= Work to be completed =
Return every line below in which "number" appears.

######

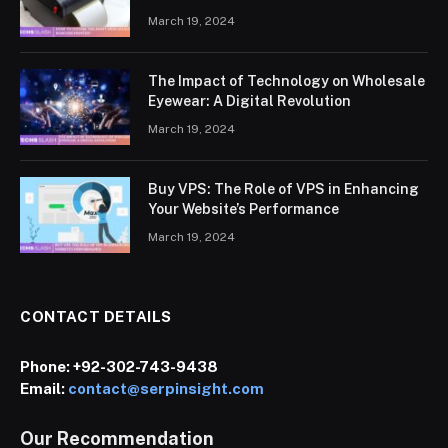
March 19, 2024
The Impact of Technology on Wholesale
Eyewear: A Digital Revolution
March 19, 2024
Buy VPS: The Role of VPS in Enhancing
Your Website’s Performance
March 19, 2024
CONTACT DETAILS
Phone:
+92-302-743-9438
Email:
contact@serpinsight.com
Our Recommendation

######

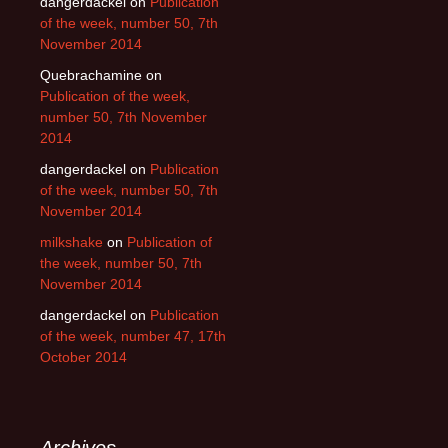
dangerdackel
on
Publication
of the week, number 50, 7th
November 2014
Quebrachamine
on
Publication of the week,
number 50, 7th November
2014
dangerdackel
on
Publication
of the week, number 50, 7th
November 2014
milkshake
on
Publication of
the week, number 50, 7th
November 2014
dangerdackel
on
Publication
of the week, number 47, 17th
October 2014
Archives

######

= Answer for this exercise =
of the week, number 50, 7th
number 50, 7th November
of the week, number 50, 7th
the week, number 50, 7th
of the week, number 47, 17th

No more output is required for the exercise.